One will notice that the smallest eigenvalue is somewhat below zero, which is bad since it means the matrix will not be quite positive semidefinite (so no positive sum-of-squares). But we also see that every value is "near" an integer. We'll round them off and use that instead.

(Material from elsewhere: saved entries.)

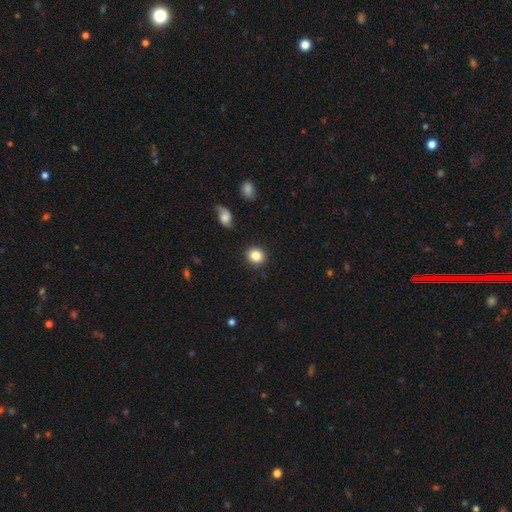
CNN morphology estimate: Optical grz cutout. It shows a smooth galaxy with no disk features (84%) that is round (80%). Merging: none (90%).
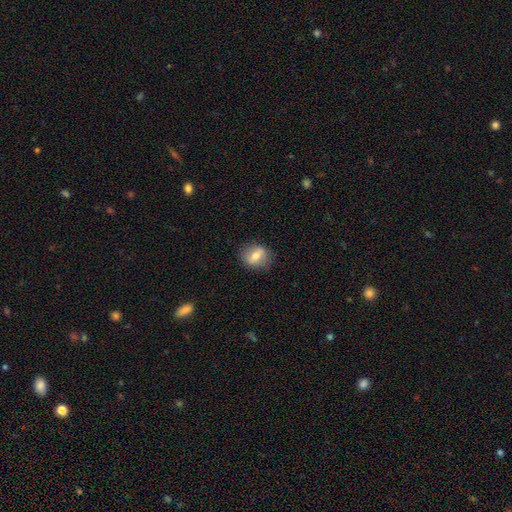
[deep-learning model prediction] Morphology: type=smooth (62%); roundness=round (58%); merging=none (84%).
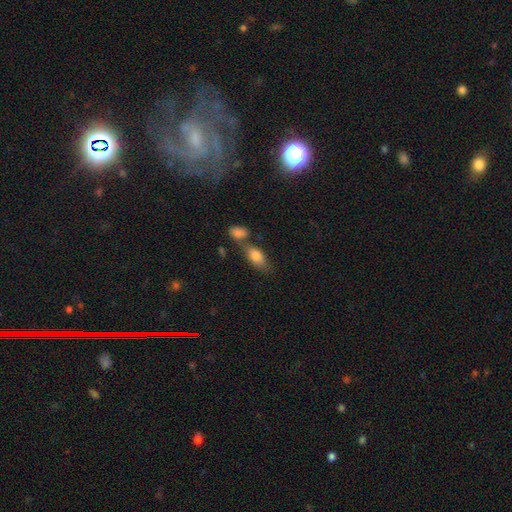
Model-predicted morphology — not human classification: Smooth or featured? Predicted: smooth (p=0.79). How rounded? Predicted: in between (p=0.87). Merging? Predicted: none (p=0.48).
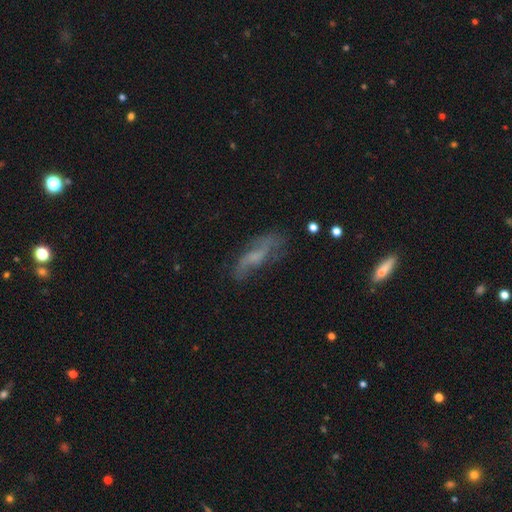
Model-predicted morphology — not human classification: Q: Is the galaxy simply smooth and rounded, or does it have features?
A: featured or disk — 55%.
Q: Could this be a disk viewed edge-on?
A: no — 81%.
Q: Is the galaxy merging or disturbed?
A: none — 55%.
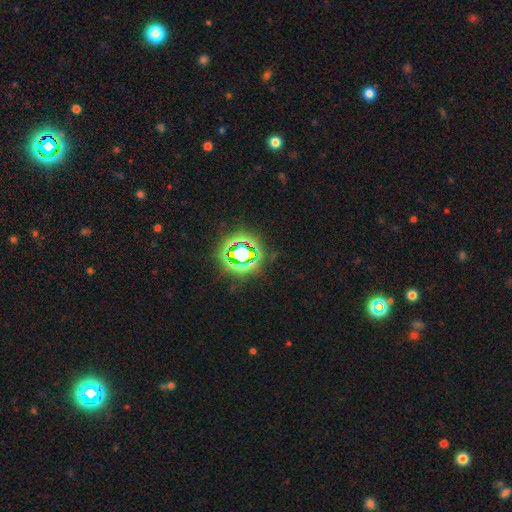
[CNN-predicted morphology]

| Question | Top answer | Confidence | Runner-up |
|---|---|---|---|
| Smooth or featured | star or artifact | 83% | smooth (11%) |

vals2 = vals /. Rule[a_, b_] :> Rule[a, Round[b]];

Check that this gives our bilinear form.

matsolved = (bmat /. vals2);
Expand[quads.matsolved.quads - ff]

(* 0 *)

Check that the matrix is positive semidefinite (all eigenvalues must be >= 0).

Eigenvalues[matsolved]

(* Out[446]= {4, 4, 4, 4, 0, 0, 0, 0, 0, 0, 0, 0, 0, 0, 0, 0, 0, 0, 0, 
0, 0, 0, 0, 0, 0, 0, 0, 0, 0, 0, 0, 0, 0, 0, 0, 0} *)

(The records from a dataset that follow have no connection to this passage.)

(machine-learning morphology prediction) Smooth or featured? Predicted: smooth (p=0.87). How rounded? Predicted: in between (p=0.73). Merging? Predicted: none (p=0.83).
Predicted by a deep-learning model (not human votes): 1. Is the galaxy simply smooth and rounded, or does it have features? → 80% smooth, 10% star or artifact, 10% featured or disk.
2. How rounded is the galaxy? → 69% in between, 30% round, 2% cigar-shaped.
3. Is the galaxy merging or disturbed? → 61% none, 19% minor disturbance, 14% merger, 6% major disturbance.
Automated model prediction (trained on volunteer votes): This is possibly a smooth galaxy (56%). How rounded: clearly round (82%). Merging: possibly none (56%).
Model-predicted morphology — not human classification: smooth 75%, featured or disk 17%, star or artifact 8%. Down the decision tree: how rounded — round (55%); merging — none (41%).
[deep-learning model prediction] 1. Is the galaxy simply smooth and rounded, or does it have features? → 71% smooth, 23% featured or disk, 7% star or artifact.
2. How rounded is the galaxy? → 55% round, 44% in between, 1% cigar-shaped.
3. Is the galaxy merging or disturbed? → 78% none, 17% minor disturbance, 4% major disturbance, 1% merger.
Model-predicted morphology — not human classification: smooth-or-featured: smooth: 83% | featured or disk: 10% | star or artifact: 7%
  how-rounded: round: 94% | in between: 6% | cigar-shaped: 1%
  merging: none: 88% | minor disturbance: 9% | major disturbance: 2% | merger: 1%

Form the eigensystem. Normalize the eigenvectors to that the transpose and inverse matrices are the same.

{evals, evecs} = Eigensystem[matsolved];
evecs2 = Map[#/Norm[#] &, evecs];

Now use square roots of the eigenvalues to form the Cholesky square root matrix.

cholmat = Chop[Sqrt[DiagonalMatrix[evals]].evecs2];

Check the result.

Expand[quads.Transpose[cholmat].cholmat.quads - ff]

(* Out[499]= 0 *)

Here is the explicit SoS.

(quads.Transpose[cholmat]).(cholmat.quads)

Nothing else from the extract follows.